The value of your property does go down every year. While that is something you might not be particularly chuffed about, you can rejoice in the fact that claiming depreciation on property is the perfect opportunity to recover your losses. This can be done is by setting off those depreciated amounts from the property tax you are supposed to pay.
How to Assess Property Depreciation?
The tax benefits we spoke about at the start would be granted as per the numbers provided by a formal property tax depreciation schedule. This is done by employing the services of a qualified and certified quantity surveyor. The surveyor would visit your property in person and take all necessary measurements of the assets on your property.
Using Property Depreciation for Claiming Depreciation on Property
The quantity surveyor’s report would be part of the overall property depreciation reports. These reports would help in preparing the tax return in such a way that would allow for claiming depreciation on your property.

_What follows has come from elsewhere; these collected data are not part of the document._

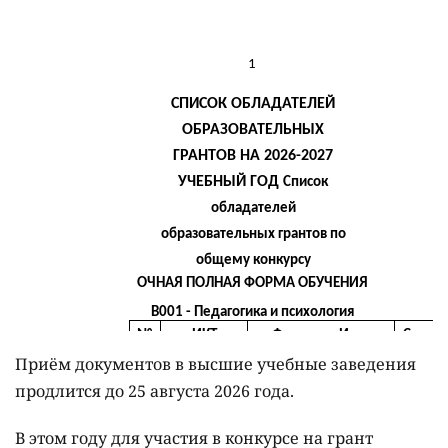
Приём документов в высшие учебные заведения
продлится до 25 августа 2026 года.
В этом году для участия в конкурсе на грант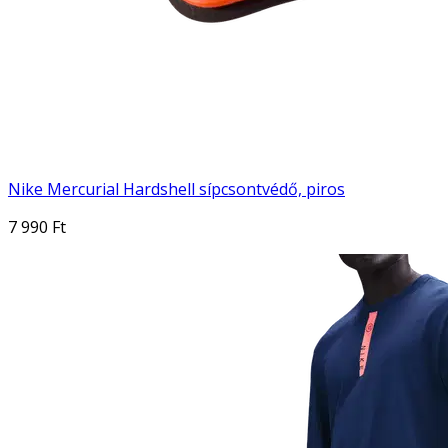
Nike Mercurial Hardshell sípcsontvédő, piros
7 990 Ft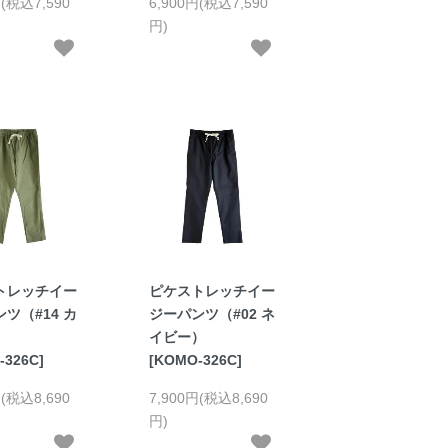
円(税込7,590
6,900円(税込7,590
円)
トレッチイー
ピケストレッチイー
ツ（#14 カ
ジーパンツ（#02 ネ
イビー）
-326C]
[KOMO-326C]
円(税込8,690
7,900円(税込8,690
円)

Every asset on the property is usually of two types – it is either a capital works or plant and equipment. Depending on the type, there are different depreciation rates laid down by the ATO.
Do not let your property tax be a burden on you. The depreciation of different elements of your property can easily be used to set off those losses against tax deductions that could reduce your total tax outlay. The property tax could be substantially reduced by claiming depreciation on property. A good agency with certified quantity surveyors like Deppro can help prepare the depreciation report and then use it to prepare the correct tax return which will include the maximum entitlements.